Question: How To Control Wgsim Base Qualities?
Pascal


I'm trying to make GATK UnifiedGenotyper to detect indels inserted by wgsim short reads simulator.

Broad employees just informed me that indels are not called because wgsim creates reads of Q17 and everything below 20 is thrown away.

I checked the fastq files, and indeed, all qualities are "2" which is if I understood well the ASCII translation corresponds to 17.

Is there a way to make wgsim output reads with a configurable base quality?

I thought that a trick could be to replace these "2222...2" strings by somthing like "????...?" Or is there a more elegant way to proceed?


gatk fastq
written 5.4 years ago by Pascal
Istvan Albert
Istvan Albert

You could use the following awk script to change your 2s to Is:

awk ' /222222222/ { gsub("2", "I"); print $0; next } { print } '
written 5.4 years ago by Istvan Albert

Double thanks! I will try both.

written 5.4 years ago by Pascal

Wait a minute: I actually used the wgsim available at and this produces only "2" qualities ?!

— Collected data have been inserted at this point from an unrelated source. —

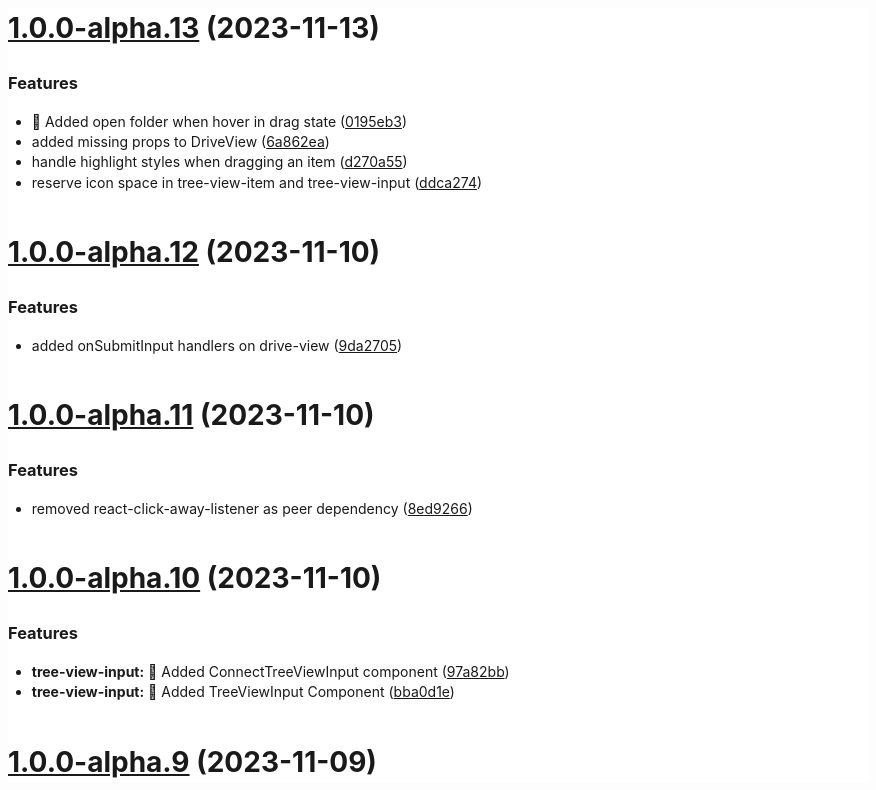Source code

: # [1.0.0-alpha.13](https://github.com/powerhouse-inc/design-system/compare/v1.0.0-alpha.12...v1.0.0-alpha.13) (2023-11-13)


### Features

* 🚀 Added open folder when hover in drag state ([0195eb3](https://github.com/powerhouse-inc/design-system/commit/0195eb3f64e7d2b7bfe4625fd3e6deba350dad87))
* added missing props to DriveView ([6a862ea](https://github.com/powerhouse-inc/design-system/commit/6a862ea723eea749bcfcef29ce08b0b85daad658))
* handle highlight styles when dragging an item ([d270a55](https://github.com/powerhouse-inc/design-system/commit/d270a5554572a88ca8ccbb0cf929ac244d18bcac))
* reserve icon space in tree-view-item and tree-view-input ([ddca274](https://github.com/powerhouse-inc/design-system/commit/ddca274945affb5bc104235384081ad1346701bb))

# [1.0.0-alpha.12](https://github.com/powerhouse-inc/design-system/compare/v1.0.0-alpha.11...v1.0.0-alpha.12) (2023-11-10)


### Features

* added onSubmitInput handlers on drive-view ([9da2705](https://github.com/powerhouse-inc/design-system/commit/9da2705ca98402b9f0ac3c718ffb28313f52cee4))

# [1.0.0-alpha.11](https://github.com/powerhouse-inc/design-system/compare/v1.0.0-alpha.10...v1.0.0-alpha.11) (2023-11-10)


### Features

* removed react-click-away-listener as peer dependency ([8ed9266](https://github.com/powerhouse-inc/design-system/commit/8ed92661e8aad1c21c6760101686f8c7ce330e8b))

# [1.0.0-alpha.10](https://github.com/powerhouse-inc/design-system/compare/v1.0.0-alpha.9...v1.0.0-alpha.10) (2023-11-10)


### Features

* **tree-view-input:** 🚀 Added ConnectTreeViewInput component ([97a82bb](https://github.com/powerhouse-inc/design-system/commit/97a82bb8a8d52144a533fe18147d8a1b979ca3a3))
* **tree-view-input:** 🚀 Added TreeViewInput Component ([bba0d1e](https://github.com/powerhouse-inc/design-system/commit/bba0d1e1b2946474098c86ef56145e012455d43d))

# [1.0.0-alpha.9](https://github.com/powerhouse-inc/design-system/compare/v1.0.0-alpha.8...v1.0.0-alpha.9) (2023-11-09)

written 5.4 years ago by Pascal

my mistake - I have a file like that I thought I generated it with wgsim - you are correct it does put in 2s. I will correct the answer

written 5.4 years ago by Istvan Albert

No problem. Thanks for answering. I just awked my fastq files with your file and it is doing alignment now :->... I think I will move to MAQ as it looks it offers more control. Cheers.

written 5.4 years ago by Pascal
jeff.hammerbacher

I forked wgsim and made the quality score configurable using the -Q command line argument. I've made I the default value for the quality score (Phred quality score of 40). Feel free to use my fork at to alleviate the need for the post-processing step with awk.

Previously the quality score was scaled with the error rate, so that as the error rate went up, the quality score went down. The precise formula used is (-10.0 * log(ERR_RATE) / log(10.0) + 0.499) + 33 (see Because ERR_RATE is set to 0.02 by default, the quality score comes out to (-10.0 * log(0.02) / log(10.0) + 0.499) + 33 = 50.4887..., which is encoded using the character 2, which has the ASCII character 50.

written 4.0 years ago by jeff.hammerbacher